Research Design and Methods: Oxygen partial pressure [AT pO₂] and temperature [AT temperature] in abdominal adipose tissue [9 lean, 12 overweight/obese men and women] was measured by direct insertion of a polarographic Clark electrode. Body composition was measured by DEXA, insulin sensitivity by hyperinsulinemic euglycemic clamp. Abdominal subcutaneous tissue was used for staining, qRT-PCR and chemokine secretion assay.
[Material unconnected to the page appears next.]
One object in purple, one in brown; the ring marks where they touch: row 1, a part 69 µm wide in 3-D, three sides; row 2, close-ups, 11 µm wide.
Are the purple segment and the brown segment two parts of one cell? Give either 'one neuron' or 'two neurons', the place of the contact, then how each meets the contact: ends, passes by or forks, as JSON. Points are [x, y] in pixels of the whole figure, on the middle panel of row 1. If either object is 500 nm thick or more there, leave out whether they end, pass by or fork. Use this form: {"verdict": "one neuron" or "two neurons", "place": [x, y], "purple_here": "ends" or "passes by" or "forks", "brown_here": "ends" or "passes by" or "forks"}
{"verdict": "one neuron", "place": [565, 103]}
Results: AT pO₂ was lower in overweight/obese as compared to lean [47 ± 10.6 vs. 55 ± 9.1 mm Hg], however this level of pO₂ did not activate the classic hypoxia targets [PDK1, VEGF]. AT pO₂ was negatively correlated with % fat [R=−0.50, p<0.05]. Compared to lean, overweight/obese subjects had 44% lower capillary density and 58% lower Vascular Endothelial Growth Factor [VEGF] suggesting adipose tissue rarefaction [capillary dropout]. This might be due to lower PPARγ1 and higher collagenVI mRNA expression, which correlated with AT pO₂ [p<0.05]. Of clinical importance, AT pO₂ negatively correlated with CD68 mRNA and MIP1α secretion [R=−0.58, R=−0.79, p<0.05], suggesting that lower AT pO₂ could drive AT inflammation in obesity.

Conclusions: Adipose tissue rarefaction might lie upstream of both low AT pO₂ and inflammation in obesity. These results suggest novel approaches to treat the dysfunctional adipose tissue found in obesity.